İzmir Büyükşehir Belediyesi’ne bağlı iştiraklerde yaklaşık 23 bin çalışanı etkileyen toplu iş sözleşmesi görüşmelerinin sonuçsuz kalmasıyla birlikte işçilerin grevi devam ediyor. İZELMAN, İZENERJİ ve EGEŞEHİR şirketlerinde hizmet veren Genel-İş Sendikası’na üye işçilerin başlattığı bu grev, İzmir’deki pek çok kamu hizmetinin aksamasına yol açıyor.
Grev sürecinin oluşturduğu çevre sorunlarının halk sağlığına zarar verdiğini belirten İzmir Büyükşehir Belediye Başkanı Cemil Tugay, 1 Haziran akşamı Alsancak Kordon’a inerek, grevde olmayan işçilerle birlikte çöp toplama çalışmalarına destek verdi. Tugay, bu sürecin uzaması halinde şehir yaşamının daha da zorlaşacağını ifade ederek, toplu iş sözleşmesinde uzlaşı çağrısını yineledi.
Başkan Tugay, grev yapan işçilerle olan diyalogunda, “Belediyeyi batıramayacaksınız.
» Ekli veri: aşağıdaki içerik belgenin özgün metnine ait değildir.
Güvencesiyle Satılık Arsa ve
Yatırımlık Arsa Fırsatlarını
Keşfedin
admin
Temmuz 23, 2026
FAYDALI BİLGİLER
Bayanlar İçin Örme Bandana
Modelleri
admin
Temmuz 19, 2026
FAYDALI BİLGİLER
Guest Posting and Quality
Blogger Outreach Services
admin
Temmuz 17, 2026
Ben bu işleri yapacak adam bulurum” diyerek duruma karşı tepkisini açıkça dile getirdi. Tugay’ın bu sert açıklaması, grev sürecinin getirdiği gerilimi daha da artırdı.
Ayrıca, başta Alsancak, Kıbrıs Şehitleri Caddesi ve Kordon olmak üzere, birçok bölgede biriken çöpler hem kent sakinlerinin hem de turistlerin yoğun tepkisini çekiyor. Duruma el atan bazı vatandaşlar, ellerindeki temizlik malzemeleri ile çöp toplamaya başladı. Ancak grev hakkını kullanan işçiler, bu durumu “grev kırıcılığı” olarak nitelendirerek, tepkilerini ortaya koydular.
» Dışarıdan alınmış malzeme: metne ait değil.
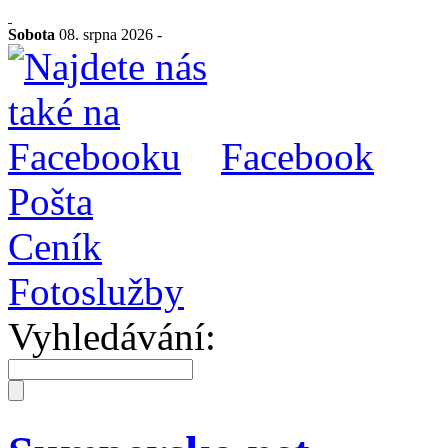
Sobota
08. srpna 2026 -
Facebook
Pošta
Ceník
Fotoslužby
Vyhledávání:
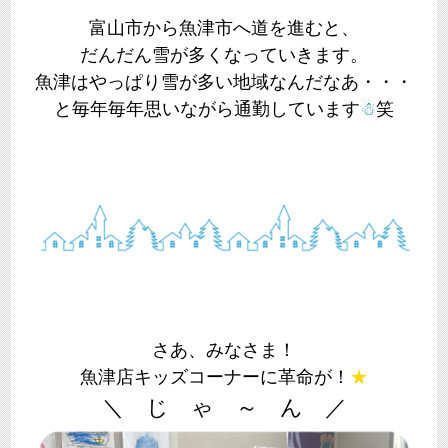
富山市から魚津市へ道を進むと、
だんだん雪が多くなっていきます。
魚津はやっぱり雪が多い地域なんだなあ・・・
と毎年毎年思いながら通勤しています
☃
笑
さあ、みなさま！
魚津店キッズコーナーに革命が！
★
＼ じ ゃ ～ ん ／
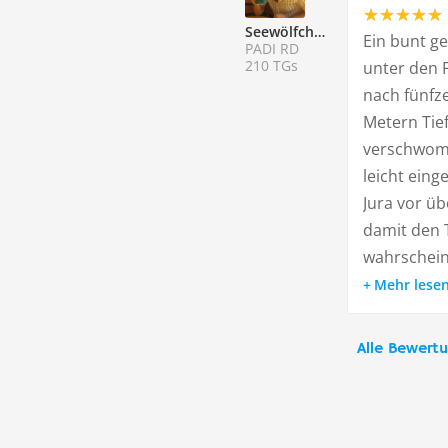
Seewölfchen
Ein bunt ge
PADI RD
210 TGs
unter den F
nach fünfz
Metern Tief
verschwom
leicht eing
Jura vor üb
damit den 
wahrscheinl
Mehr lese
Alle Bewert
Kordon’da yaşanan olaylarda, temizlik yapan bazı vatandaşlar ile grevci işçiler arasında sözlü tartışmalar başladı. Bu tartışmalar çok geçmeden fiziksel müdahaleye dönüştü. Olay yerindeki çevredeki vatandaşlar araya girerek durumu yatıştırmaya çalıştılar. Kavganın büyümesi engellendi; ancak olaylar cep telefonu kameralarına yansıdı ve sosyal medya üzerinden de geniş yankı buldu.
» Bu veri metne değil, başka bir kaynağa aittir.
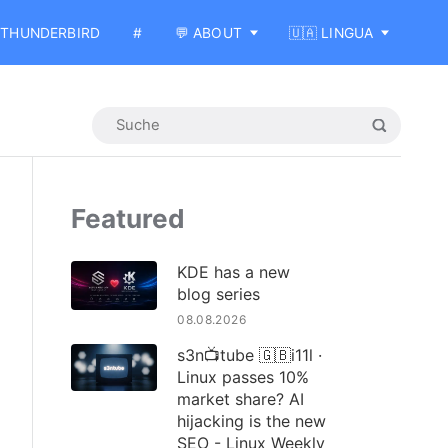
THUNDERBIRD
#
💬 ABOUT
🇺🇦 LINGUA
Featured
KDE has a new
blog series
08.08.2026
s3n📺tube 🇬🇧i11l ·
Linux passes 10%
market share? AI
hijacking is the new
SEO - Linux Weekly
İzmir’deki bu grev ve çevre sorunları, şehirdeki sosyo-ekonomik durumun yanı sıra, işçilerin haklarını arama mücadelesinin ne kadar etkili hale geldiğini gözler önüne seriyor. Yerel yönetimlerin işçi haklarına yaklaşımı ve toplu iş sözleşmelerindeki uzlaşı süreci, bu tür süreçlerin önemi açısından büyük bir ilaç konumunda. İzmir halkı, bu süreçte yaşanan gelişmeleri ve başkanlık makamının tutumunu yakından takip ediyor. Gelecek günlerde bu olayların seyri, işçi hakları ve belediye yönetimi arasındaki ilişkiyi daha net bir şekilde ortaya koyabilir.